Meile hatte ihnen eine Adresse gegeben, in Berlin Mitte, billige Übernachtung, und ansonsten Grenzkinos empfohlen, das KADEWE und vor allem das Jazzlokal »Badewanne« in der Nürnberger Straße.
Zu Hause hatten sie Falks Eltern täuschen müssen. Geld für eine Fahrkarte? Unmöglich. Chico erfand eine kostenlose Fahrt mit einem von Holzkohle angefeuerten Lastwagen. Jener Herr Schulz nämlich war auch nach der Gründung der DDR im Schwarzmarktgeschäft seiner Frau geblieben. Gelegentlich durfte der trotz seines Buckels unauffällige Manfred Botendienste leisten, und von anderen Diensten weiß die Fama nichts. Nun aber ergab es sich, daß Herr Schulz nach Berlin mußte und sie mitnehmen würde. Ins Schiebergeschäft bei der Gelegenheit einzusteigen, erwog Chico, der beim Ausfeilen der Lügengeschichte vergaß, daß alles geflunkert war. Wer aber gab das Geld? Chicos Tante Teresa, schon immer für romantische Abenteuer zu haben, kalkulierte ihr Wirtschaftsgeld für den Monat und gab reichlich. Immerhin stand in den drei Vierteln der aufgeteilten Stadt der Kurs zur Westmark bei eins zu neun.
Auf dem Potsdamer Platz angekommen, entfaltete Falk den Stadtplan aus den zwanziger Jahren, den sein Vater ihm mitgegeben hatte. Potsdamer Platz, hatte er gesagt, das ist in etwa die Mitte der Stadt, obschon die Gelehrten sich streiten, ob diese in ihre Dörfer zerfallende Stadt eine Mitte haben kann. Gewiß ruht sie sozusagen auf den Säulen des Brandenburger Tors, und die Pferde der Quadriga sind wie jene antiken Rösser des Sonnengottes … Der Name fiel ihm nicht ein. Eine Weile überlegte er, ob er seinem Sohn von den genossenen Frivolitäten der zwanziger Jahre erzählen sollte. Er tat es nicht, im Beisein seiner Frau. Berlin, Berlin, sagte er, den Stadtplan überreichend, da lebt der Mensch gefährlich.

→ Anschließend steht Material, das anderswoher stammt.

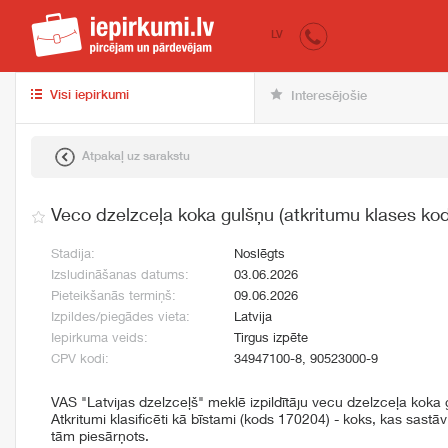
iepirkumi.lv
pir
LV
Visi iepirkumi
Interesējošie
Atpakaļ uz sarakstu
Veco dzelzceļa koka gulšņu (atkritumu klases k
Stadija:
Noslēgts
Izsludināšanas datums:
03.06.2026
Pieteikšanās termiņš:
09.06.2026
Izpildes/piegādes vieta:
Latvija
Iepirkuma veids:
Tirgus izpēte
CPV kodi:
34947100-8, 90523000-9
VAS "Latvijas dzelzceļš" meklē izpildītāju vecu dzelzceļa koka gu
Atkritumi klasificēti kā bīstami (kods 170204) - koks, kas sastā
tām piesārņots.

Über den leeren Platz fegte der Wind. Die umgebenden Häuser schienen im Horizont zu verschwinden. Falk orientierte sich am Verlauf der eingetragenen Straßen, Ku’damm, hatte Meile gesagt, fängt da an, da seid ihr mittendrin im Westen. Den Platz, kam man von der Leipziger Straße, säumten halb vermummte Gestalten, die Schiebermützen und Schlapphüte in die Stirn gezogen, die Hände gruben in den Taschen der abgetragenen Mäntel, die Militärmäntel gewesen waren, manche mit Einschußlöchern. Ich hatt’ einen Kameraden, einen beßren finst du nit … Die Münder raunten die Litanei des Tages: Ost gegen West, Ami Zigaretten, Mutter, der Mann mit dem Koks ist da. Geld regiert die Welt. Hier gab es nichts zu tauschen, keine Schwarzwälder Kuckucksuhren gegen Nylonstrümpfe, Spieluhren (Üb immer Treu und Redlichkeit) gegen einen Sack Kartoffeln. Knobelbecher gegen Straßenschuhe, echt Friedensware. (Die Länder öfter wechselnd als die Schuhe.) Amüsiert schauten die Wechselhändler auf die beiden mit ihrem Stadtplan. Von denen war nichts zu erwarten, nichts zu befürchten. Falk in seinem unschuldigen Hochmut sah an ihnen vorbei. Chico hörte zu, als der eine ihn französisch ansprach. Hielt er ihn für einen Landsmann? Rien ne va plus, sagte Chico, dem nichts anderes einfiel. In diesem Berliner Roulette hatte die französische Besatzung mehr historische denn aktuell politische Chips in der Hand. Die Hugenotten, das war einmal. Voltaire bei Friedrich dem Großen? Am Ende gab es Streit. Napoleon, hatte der nicht die Goldelse von ihrer Säule heruntergeholt, um sie sich in Paris als Konkubine ins Bett zu legen? In Indochina waren die Franzosen gerade dabei, den Krieg zu verlieren, und die Amerikaner wollten ihn nicht haben. In Berlin weihte General Clay die Freiheitsglocke ein, die das Schöneberger Rathaus zum Mittelpunkt der Freiheit machte. Ich verspreche, sagte die Glocke, jeden Angriff auf die Freie Welt … Not our boys? Die Glocke rief, als in Korea der 38. Breitengrad überschritten wurde und die kalte Grenze sich in die Feuerlinie für Koreaner, Chinesen und Amerikaner verwandelte. In Berlin dagegen, in diesen Oktobertagen, war es ungefährlich, beim Wechsel der Straßenseite seine Ansichten zu behalten oder zu ändern.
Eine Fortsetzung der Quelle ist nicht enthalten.